Le 4 novembre dernier Kanak [1] et résidentEs de Kanaky étaient appeléEs à se prononcer pour ou contre l’indépendance du territoire. Le 30 novembre nous en parlions ensemble à Dijon. Le comité NPA de Côte-d’Or a invité Marc Fouilloux, militant, familier et solidaire des luttes kanak depuis 30 ans, pour évoquer la situation sociale et politique des îles de Nouvelle-Calédonie. Sur fond de colère sociale, en métropole et dans les dits « départements et territoires d’outre-mer », il nous a paru important de revenir sur les dernières décennies de luttes contre la présence coloniale française dans le monde. Cette brûlante actualité qui pourrait paraître si lointaine rejoint par ses enjeux bien des questions que soulèvent les injustices sociales autour de nous. La présentation de Marc et la discussion riche qui a suivi en sont le témoignage.
La rencontre a commencé par une présentation de l’histoire de la colonisation française et des luttes kanak. Les premiers massacres, le statut de l’indigénat et l’extermination d’une partie du peuple kanak par la surexploitation, les violences systématiques, l’écrasement militaire des premiers soulèvements. Cette politique ouvertement raciste de l’État a cédé la place après-guerre à une politique coloniale passant par le peuplement, la domination politique et économique, le confinement territorial des populations autochtones.
À partir des années 1970 le courant indépendantiste reprend de la vigueur, sous l’effet d’une politisation accrue des étudiantEs kanak passéEs par la métropole : les « foulards rouges ». Illes dénoncent la colonisation de peuplement, l’accroissement des inégalités sociales, économiques et politiques et le prolongement d’une politique coloniale qui ne dit pas son nom. Ces courants sont à l’origine des soulèvements des années 1980, eux aussi écrasés dans le sang.
Le référendum de début novembre avait été prévu par les « accords de Nouméa », signé par quelques dirigeants kanak et l’État français en « résolution » de la crise des années 1980. En réalité, cette signature a divisé le mouvement indépendantiste et a marqué l’ensemble de la vie politique kanak depuis 30 ans. La politique de peuplement, visant à mettre en minorité les Kanak sur leur propre territoire, a continué. L’objectif colonial de la France est toujours vivace. Il se double d’un creusement des inégalités sociales et économiques entre métropolitains et Kanak, marquées territorialement par une forte ségrégation des lieux de vie, de travail et de loisir.

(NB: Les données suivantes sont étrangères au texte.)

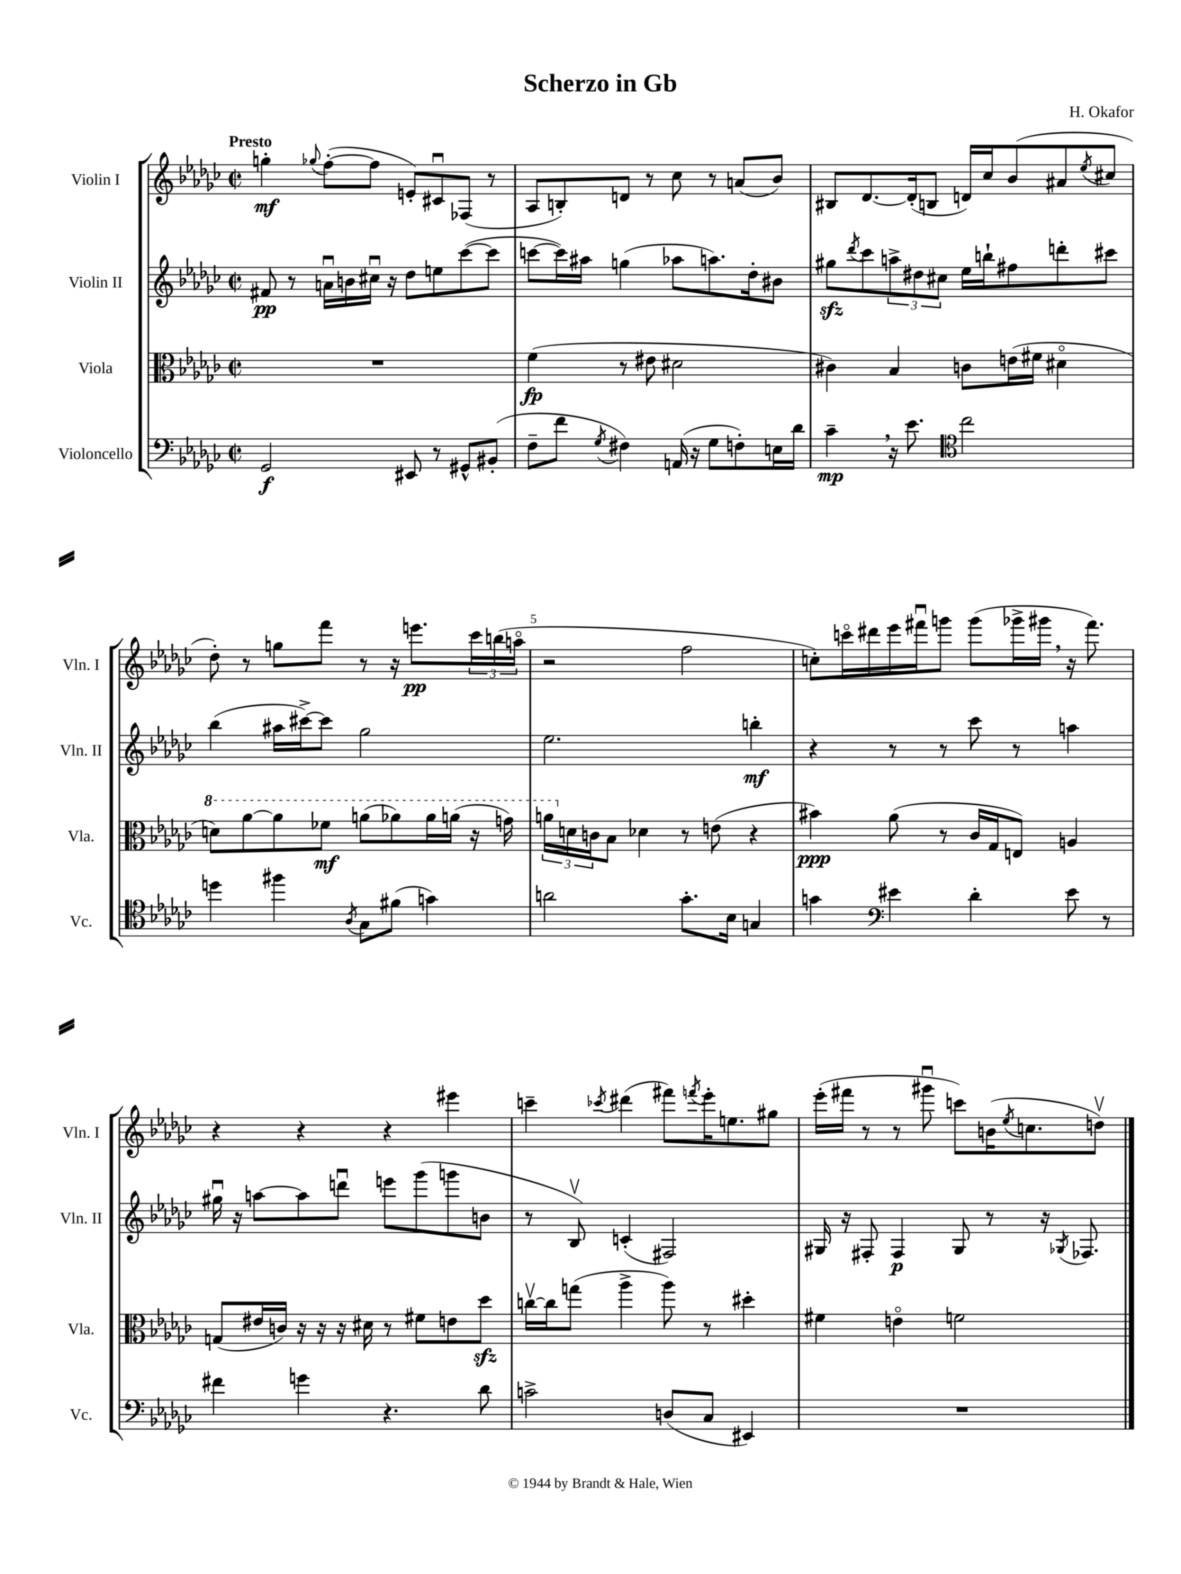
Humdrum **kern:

Dans ce contexte, le scrutin de cette année a été à juste titre dénoncé par différents courants indépendantistes, appelant les Kanak à ne pas se déplacer face à ce semblant de démocratie. Contre toute attente, ce référendum a permis au camp indépendantiste de se compter ! Le « non » n’a gagné qu’à une faible majorité (56 %). La répartition des votes sur le territoire montre que les Kanak ont voté très largement pour l’indépendance. De l’autre côté, les Caldoches – descendants des colons – et les personnes originaires de métropoles – rappelons que le droit de vote était accordé à toute personne résidant depuis seulement cinq ans sur le territoire – se sont prononcés contre l’indépendance.
Pour discuter, des étudiantEs et autres Kanak résidant à Dijon s’étaient déplacéEs, proposant leur regard sur la situation et se montrant très concernéEs par les prochaines échéances électorales : élections provinciales du printemps 2019 et le nouveau référendum de 2020. Les débats auront mis en évidence la nécessité de mobiliser contre les inégalités économiques, sociales et politiques afin de donner un sens à une lutte qui continue et sort paradoxalement renforcée de ce référendum.